Grey Heron (Garza Real / Ardea cinerea) taken by Deb.
During our visit we also saw Blue / Common (Anax imperator) and Lesser Emperors (Anax parthenope) and Red-veined Darter (Sympetrum fonscolombii), Speckled Wood (Pararge aegeria), Monarch (Danaus plexippus) and Stripe-necked Terrapin (Mauremys leprosa). The reserve was generally quiet so we exited at 11:30 and headed out towards the beach near the Golf Complex, we were soon picking up lifers for Deb and Ian, the first was a couple of Cory's Shearwaters (Pardela Cenicienta / Calonectris diomedea) which were heading East at around mid distance and these were soon followed by a Balearic Shearwater (Pardela Balear / Puffinus mauretanicus) which was picked up at great distance by Juan. Here we also saw a flock of passing Sandwich Terns (Charrán Patinegro / Sterna sandvicensis), a couple of more distant Northern Gannets (Alcatraz Atlántico / Morus bassanus) and half a dozen or so adult and immature Audouin's Gulls (Gaviota de Audouin / Larus audouinii). We then moved back to the point along the road through the Agricultural area where we had first met Juan and again as soon as we arrived we could hear the calls of several Common Quail (Codorniz Común /Coturnix coturnix) which remained elusivly out of sight but we did see more Turtle Doves, Crested Lark (Cogujada / Galerida cristata), Red-rumped Swallow (Golondrina Dáurica / Hirudo daurica) and Woodchat Shrike (Alcaudón Común / Lanius senator).
Water Rail (Rascón Europeo / Rallus aquaticus).

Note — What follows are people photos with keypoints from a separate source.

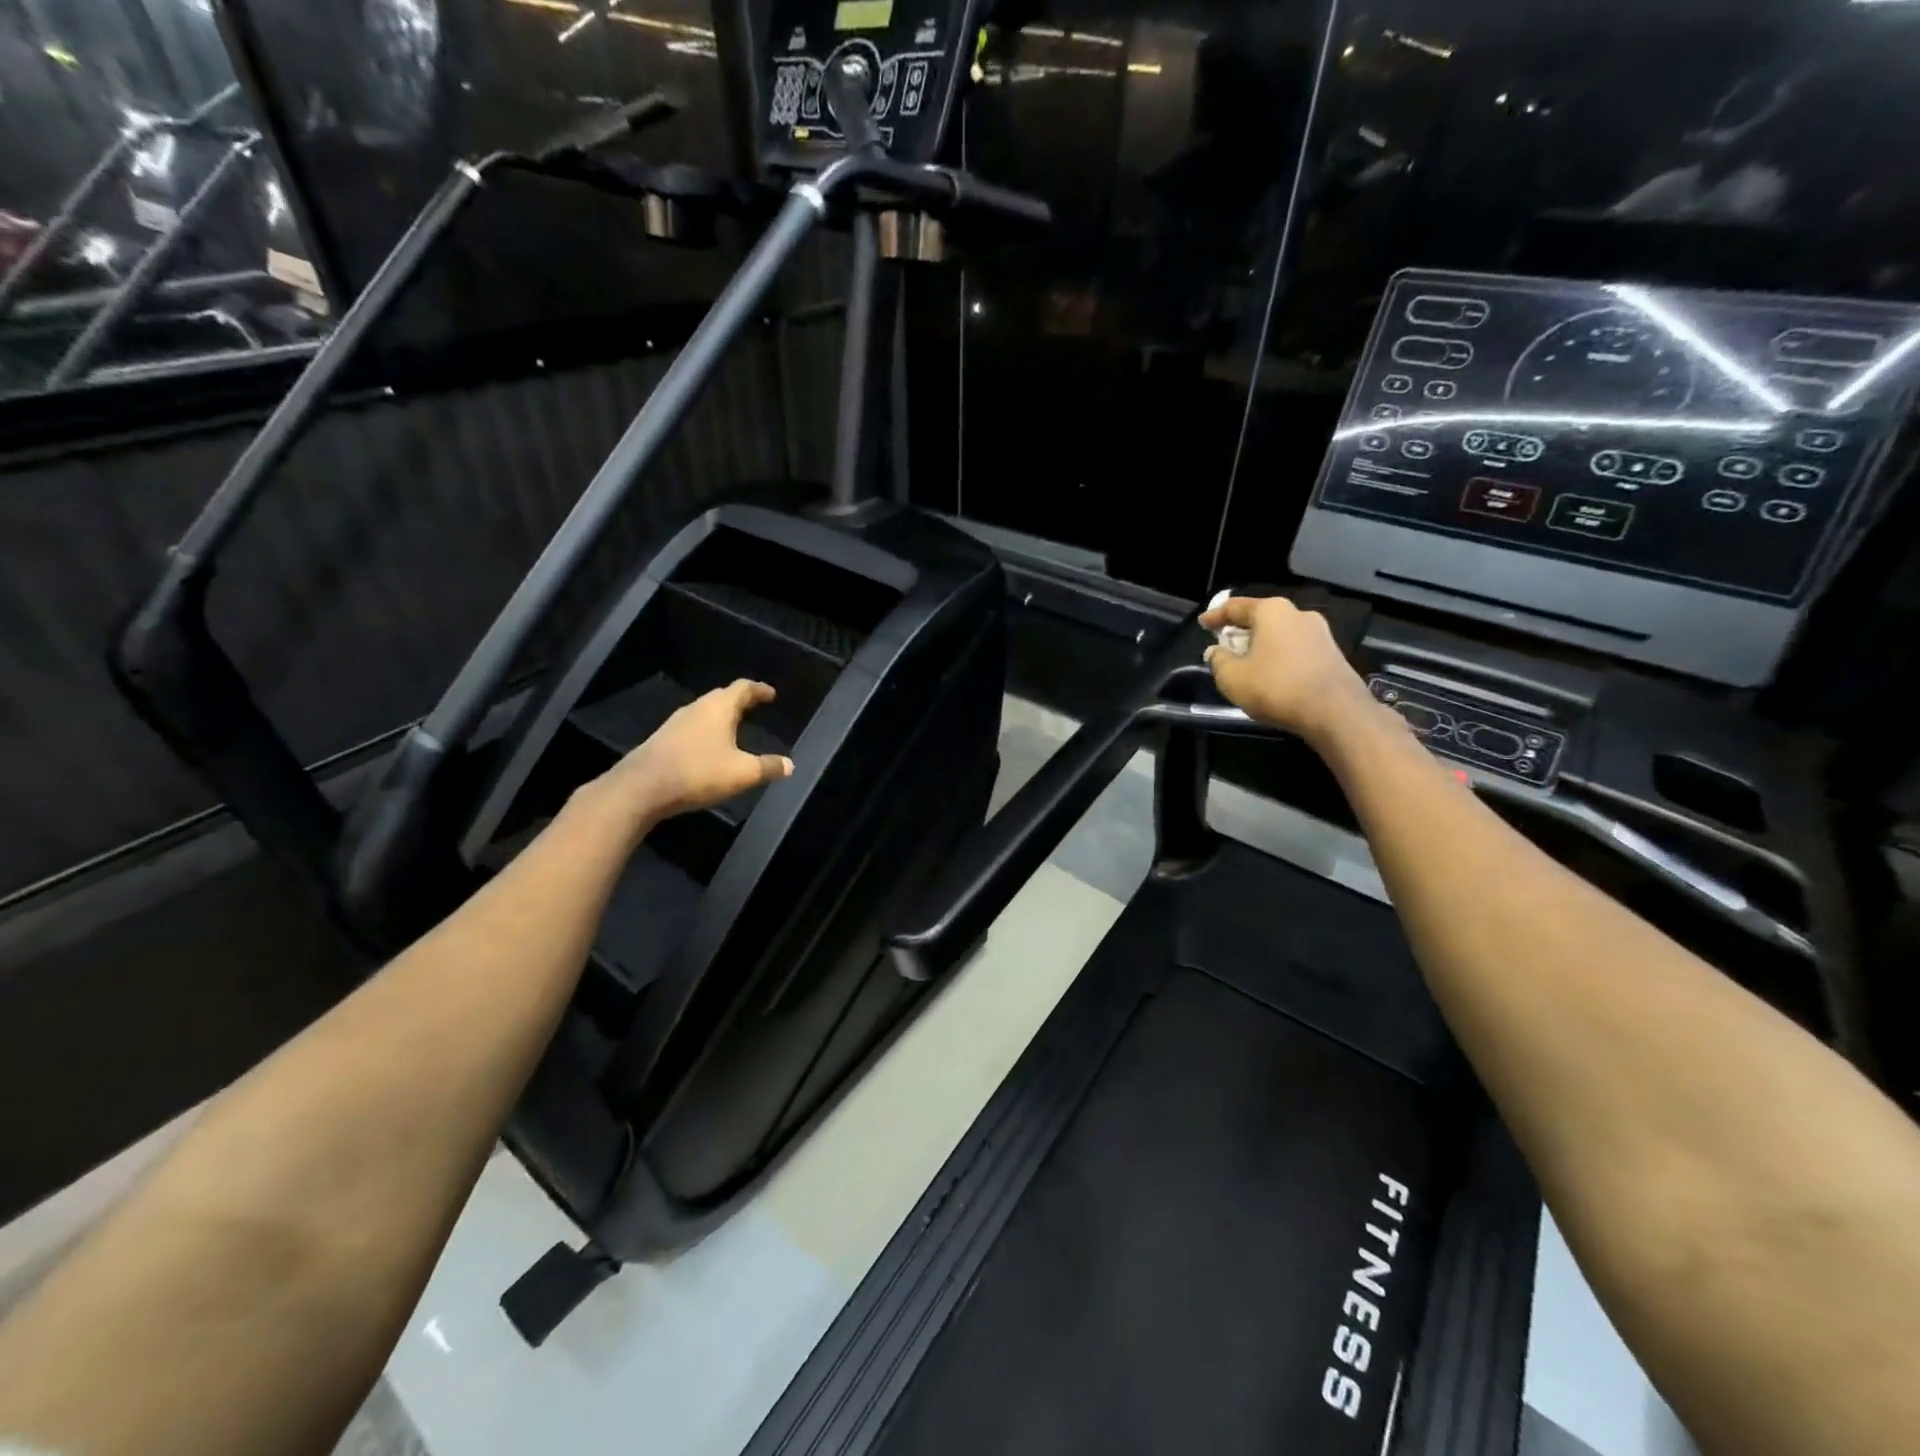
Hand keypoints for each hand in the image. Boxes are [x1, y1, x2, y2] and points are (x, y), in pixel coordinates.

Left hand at [586, 679, 793, 830]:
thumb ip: (768, 767)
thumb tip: (790, 765)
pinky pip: (692, 728)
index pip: (743, 688)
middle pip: (722, 697)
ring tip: (735, 727)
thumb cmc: (698, 772)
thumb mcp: (742, 773)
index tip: (770, 694)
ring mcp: (676, 723)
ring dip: (721, 716)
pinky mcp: (663, 740)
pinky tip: (709, 747)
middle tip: (754, 707)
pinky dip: (706, 731)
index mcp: (719, 708)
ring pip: (705, 712)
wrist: (642, 788)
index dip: (759, 690)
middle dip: (740, 701)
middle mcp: (697, 708)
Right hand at [1200, 595, 1373, 745]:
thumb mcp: (1232, 677)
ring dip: (1261, 645)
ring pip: (1280, 634)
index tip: (1202, 623)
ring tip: (1247, 662)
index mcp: (1271, 611)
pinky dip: (1278, 656)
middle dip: (1240, 630)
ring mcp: (1320, 633)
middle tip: (1224, 644)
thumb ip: (1218, 660)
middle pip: (1261, 618)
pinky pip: (1295, 648)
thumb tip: (1215, 651)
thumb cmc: (1276, 687)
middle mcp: (1298, 614)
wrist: (1335, 711)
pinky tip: (1271, 674)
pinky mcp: (1332, 653)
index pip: (1235, 607)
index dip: (1215, 616)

At this point we returned to Juans car and said goodbye to him and thank him for his help, we then started off North heading towards Granada via the wetlands at Padul. Our target bird here was Water Rail (Rascón Europeo / Rallus aquaticus) and we soon had it under the belt, just after we arrived we found a couple of immature birds on the extreamly polluted main canal. We continued on down to the hide but apart from some good views of a couple of Great Reed Warblers (Carricero Tordal / Acrocephalus arundinaceus), a Melodious Warbler (Zarcero Común / Hippolais polyglotta) and a pair of brightly plumaged Common Stonechats (Tarabilla Común / Saxicola torquata). We retraced our steps back to the spot where we saw the Water Rails and decided to sit down and stake the site out for a while and see if we could get views of an adult bird, after a short while we had some good views of the immatures again and then a nice adult bird came into views and showed well but briefly. We then eventually managed to get up off the ground creaking and groaning all the way and headed off to a site on the edge of Granada City looking for a couple of exotic species.
Booted Eagle (Aguililla Calzada / Hieraaetus pennatus) taken by Deb.
We arrived and quickly added Tree Sparrow (Gorrión Molinero / Passer montanus) to the Granada  trip list, a Booted Eagle (Aguililla Calzada / Hieraaetus pennatus) this was followed by a fly passed by 5 Monk Parakeets (Cotorra Argentina / Myiopsitta monachus) and we eventually had views of a male and female Red Avadavat's (Bengali Rojo / Amandava amandava). From here we headed back to the house.